▶ [EXERCISE DATA]
────────────────────
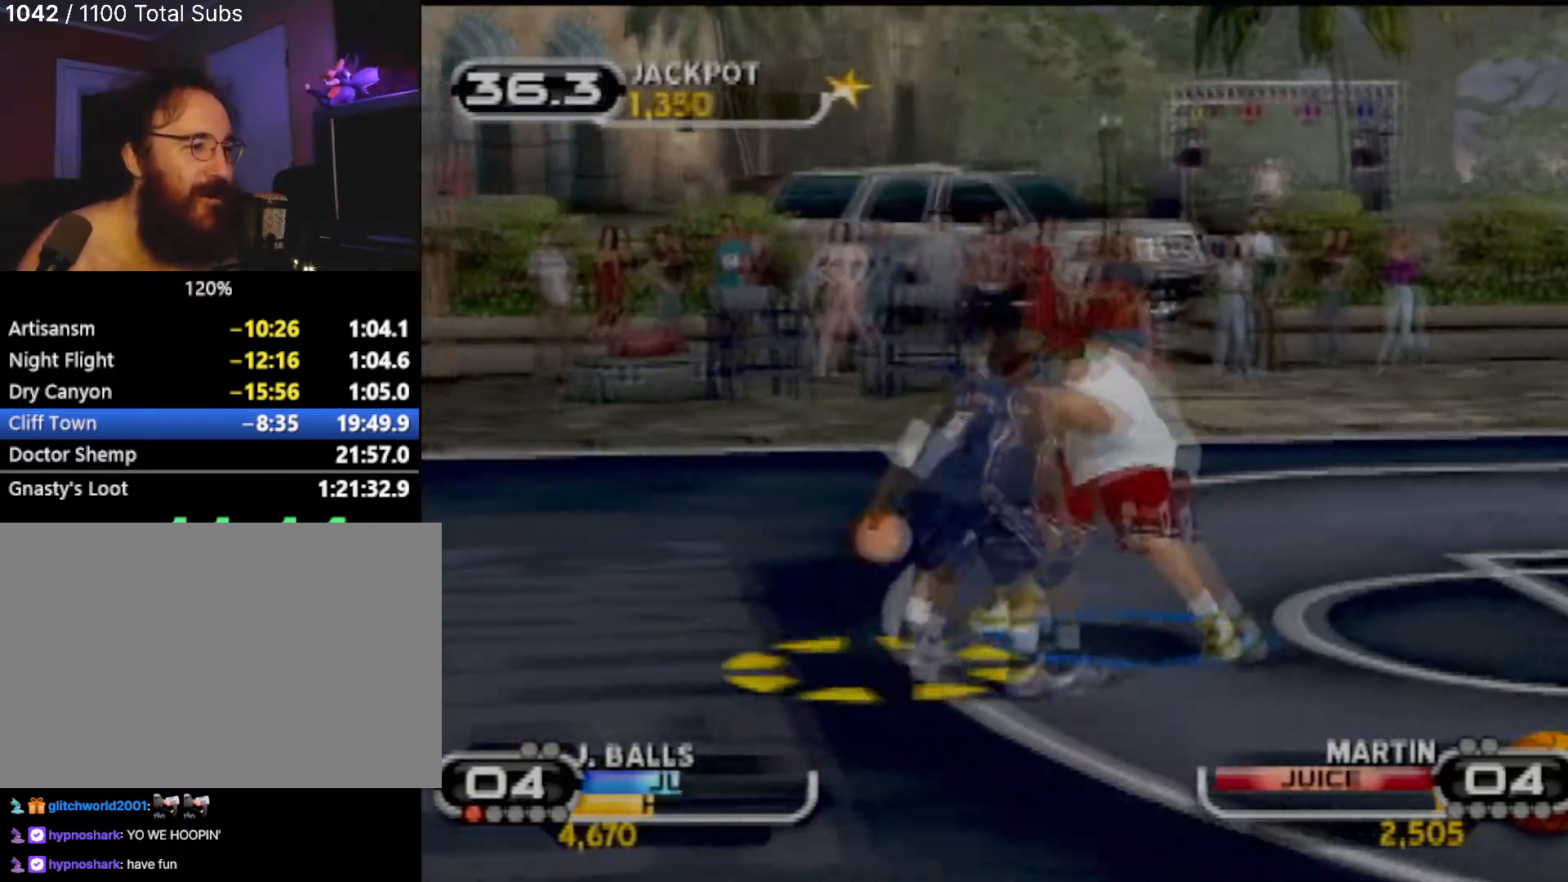
{"buttons": [], "left_stick": "center", "events": [[67, "SQUARE", "up"], [134, "SQUARE", "down"], [267, "SQUARE", "up"], [267, "left_stick", "center"]]}
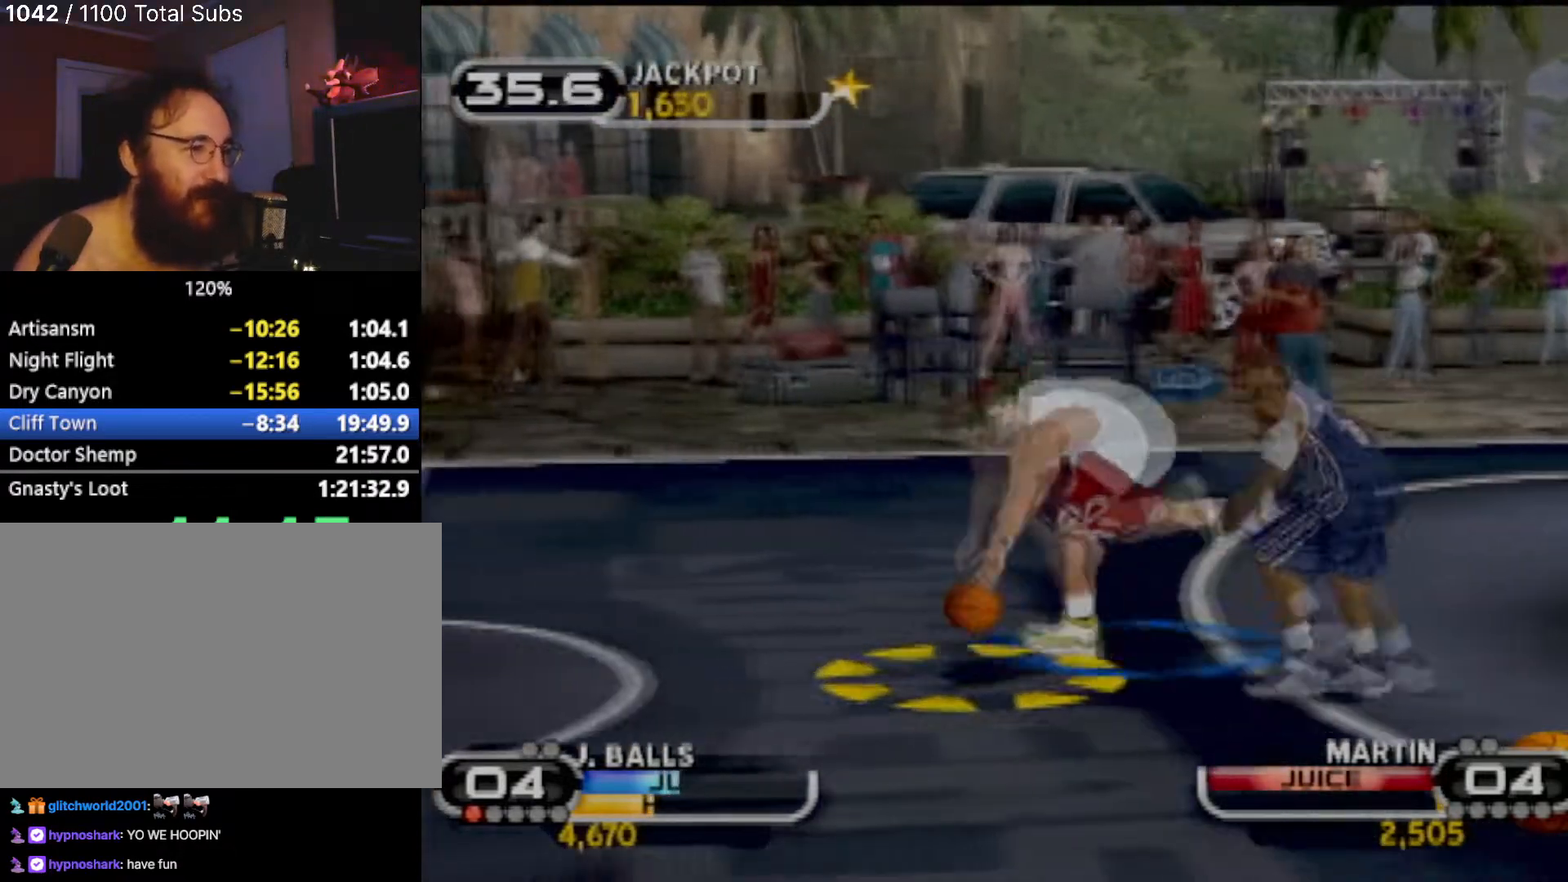
{"buttons": [], "left_stick": "center", "events": [[200, "left_stick", "right"], [367, "left_stick", "center"]]}
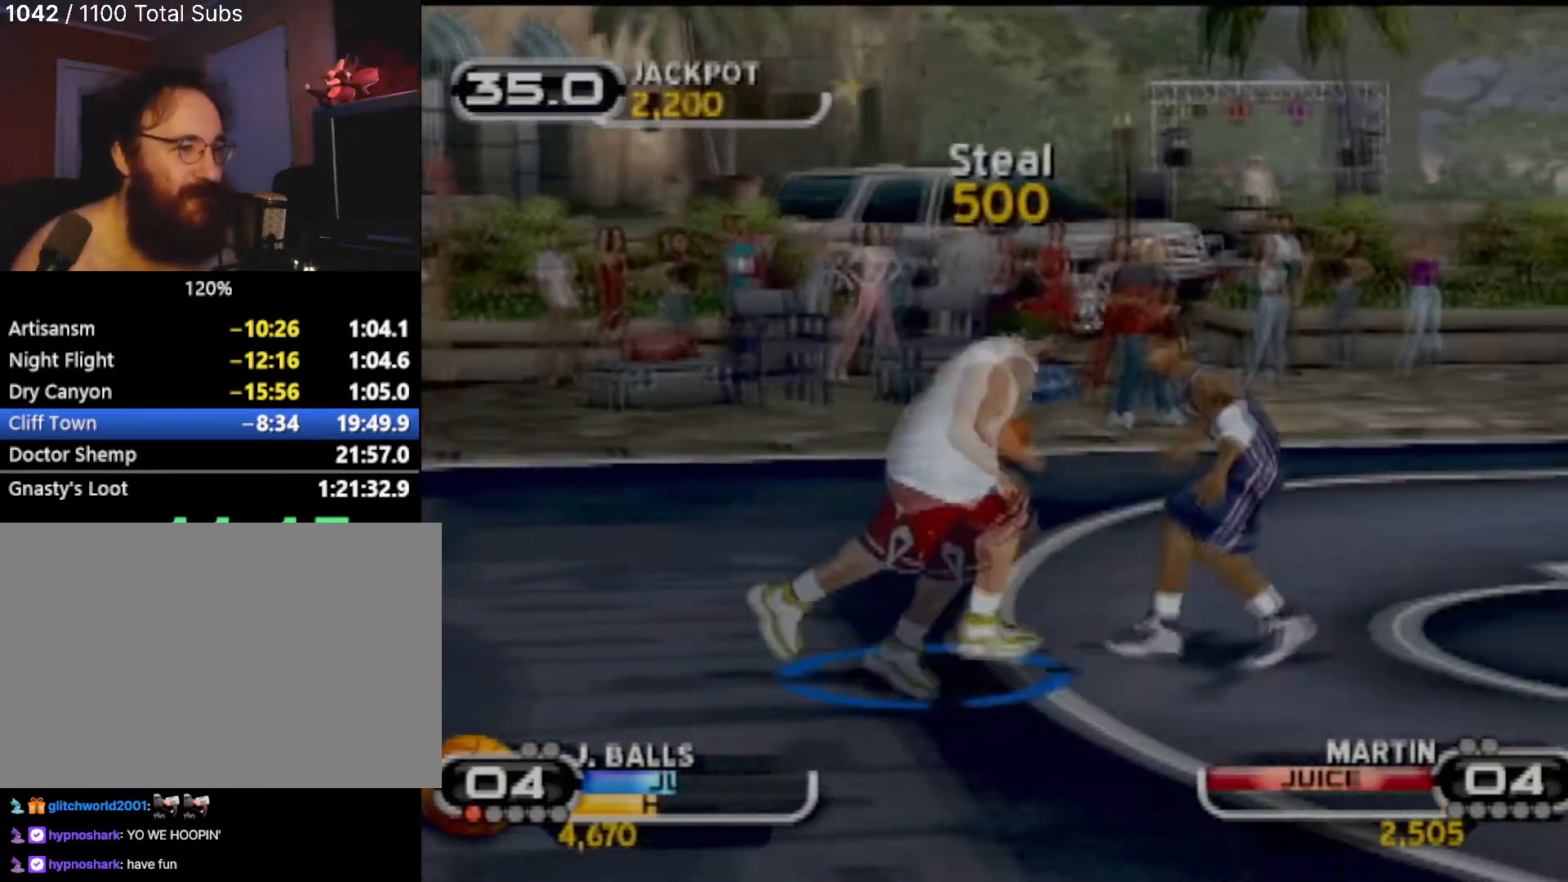
{"buttons": ["R2"], "left_stick": "up-right", "events": [[200, "left_stick", "up-right"], [434, "R2", "down"]]}
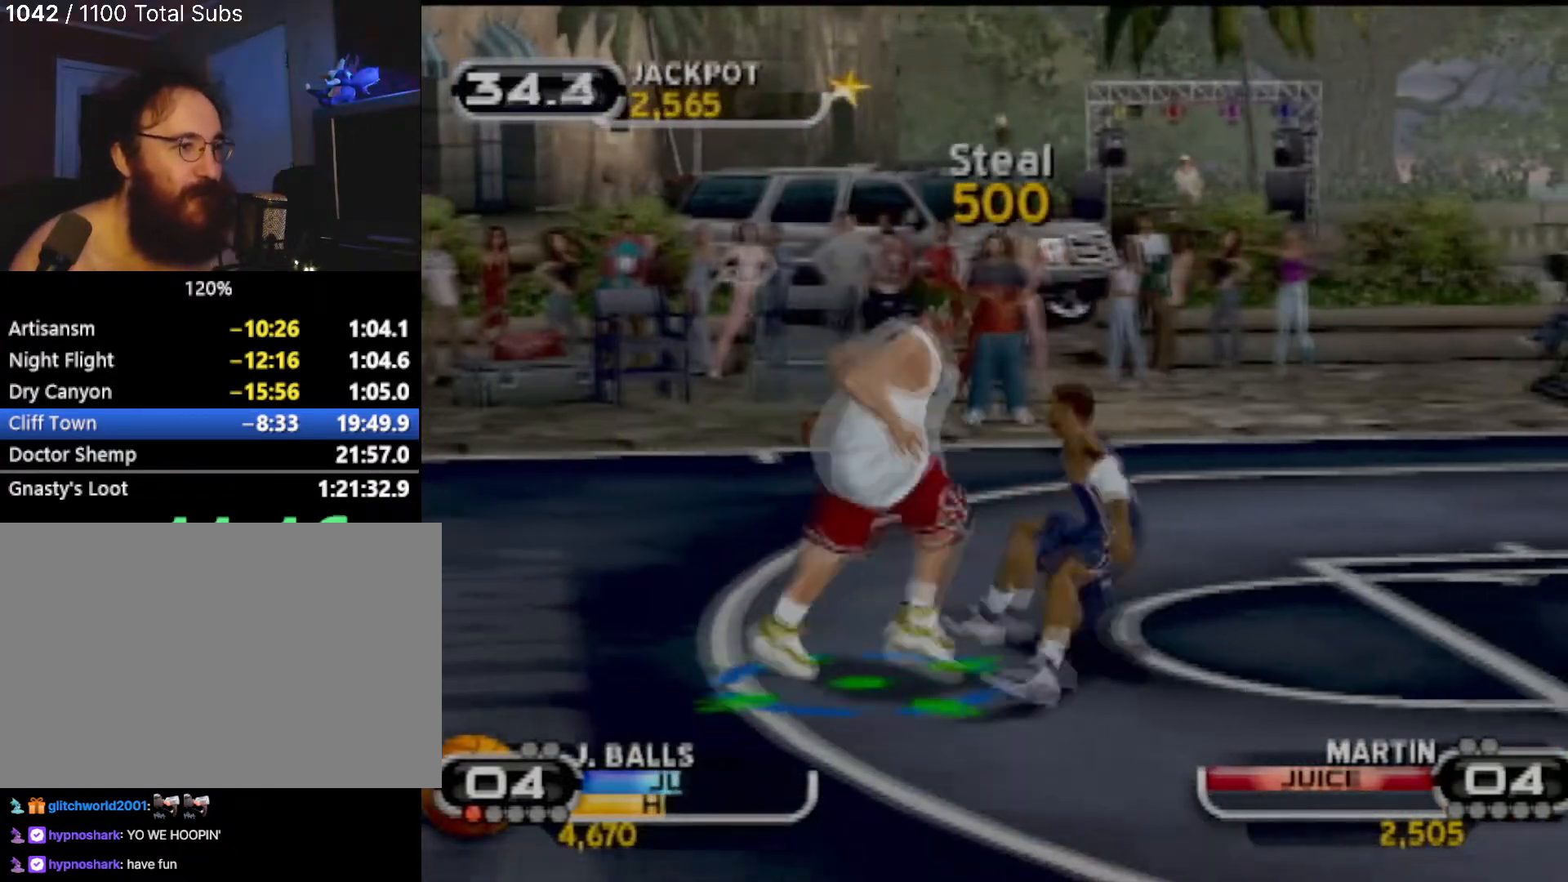
{"buttons": [], "left_stick": "center", "events": [[100, "R2", "up"], [166, "left_stick", "up-left"], [266, "SQUARE", "down"], [400, "SQUARE", "up"], [400, "left_stick", "center"]]}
────────────────────
▶ [TASK STATEMENT] Across the whole listing above, count each line in which the string "SQUARE" occurs; respond with that number only.

▶ [RESULT FOR THIS TASK] 2